◆ Tugas yang Dikerjakan
• a. Menurut artikel tentang Asia Tenggara di bawah ini, mengapa Gita Wirjawan menganggap investasi besar dalam pendidikan sebagai kunci? Jawab dalam satu sampai tiga kalimat.
• b. Tolong tulis ulang semua entri dengan mengganti "indicating" menjadi "showing" tanpa mengubah bagian lain. Gambar tidak usah dimasukkan ke dalam jawaban.

◆ Dokumen Sumber
"""

Dihuni 700 Juta Penduduk, Hanya 0,28 Persen Buku Ulas Asia Tenggara

Mantan Menteri Perdagangan Gita Wirjawan saat tampil sebagai narasumber Forum Meet the Leaders, Universitas Paramadina, Kamis (4/9).(Foto: Universitas Paramadina)
EmitenNews.com - Mantan Menteri Perdagangan Gita Wirjawan menyoroti tantangan Asia Tenggara dalam membangun narasi global. Dari 140 juta buku yang terbit di seluruh dunia, hanya 0,26% yang mengulas Asia Tenggara, meski kawasan ini dihuni lebih dari 700 juta penduduk.
“Ini menunjukkan masih lemahnya kemampuan masyarakat Asia Tenggara dalam bercerita, menguasai literasi, dan numerasi” jelasnya saat tampil sebagai narasumber Forum Meet the Leaders, Universitas Paramadina, Kamis (4/9)].
Meet The Leaders ke-6 mengangkat tema “What It Takes: Southeast Asia from Periphery to Core of Global Consciousness” yang menyoroti tantangan sekaligus peluang Asia Tenggara dalam menempatkan diri sebagai pusat kesadaran global.
Gita menekankan pentingnya pendidikan sebagai fondasi perubahan. Saat ini, 88% kepala keluarga dan 93% pemilih di Indonesia belum berpendidikan S1, sehingga investasi besar dalam pendidikan menjadi kunci untuk meningkatkan kualitas kepemimpinan dan politik.
“Guru memiliki peran sentral dalam menyuntikkan imajinasi, ambisi, serta keberuntungan yang lahir dari kerja keras. Inilah modal utama generasi muda untuk melangkah maju” tegas Gita.
Selain itu, Gita membahas tantangan kesenjangan sosial-ekonomi yang termanifestasi dalam empat bentuk: kekayaan, pendapatan, peluang, serta pertumbuhan ekonomi yang timpang antara kota besar dan daerah kecil.

"""

◆ Bahan yang Diberikan
"""

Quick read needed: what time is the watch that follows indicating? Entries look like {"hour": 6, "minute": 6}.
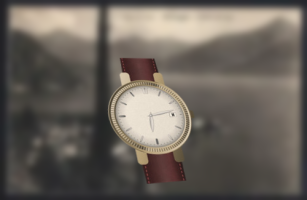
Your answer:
{"hour": 6, "minute": 13}
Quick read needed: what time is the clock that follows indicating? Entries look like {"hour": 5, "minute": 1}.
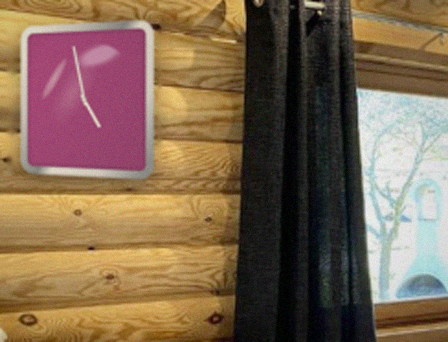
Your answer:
{"hour": 4, "minute": 58}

"""

◆ Hasil Tugas
• a. Saat ini 88% kepala keluarga dan 93% pemilih di Indonesia belum berpendidikan S1. Karena itu, investasi besar dalam pendidikan menjadi kunci untuk meningkatkan kualitas kepemimpinan dan politik.

• b.
Quick read needed: what time is the watch that follows showing? Entries look like {"hour": 6, "minute": 6}.
Your answer:
{"hour": 6, "minute": 13}
Quick read needed: what time is the clock that follows showing? Entries look like {"hour": 5, "minute": 1}.
Your answer:
{"hour": 4, "minute": 58}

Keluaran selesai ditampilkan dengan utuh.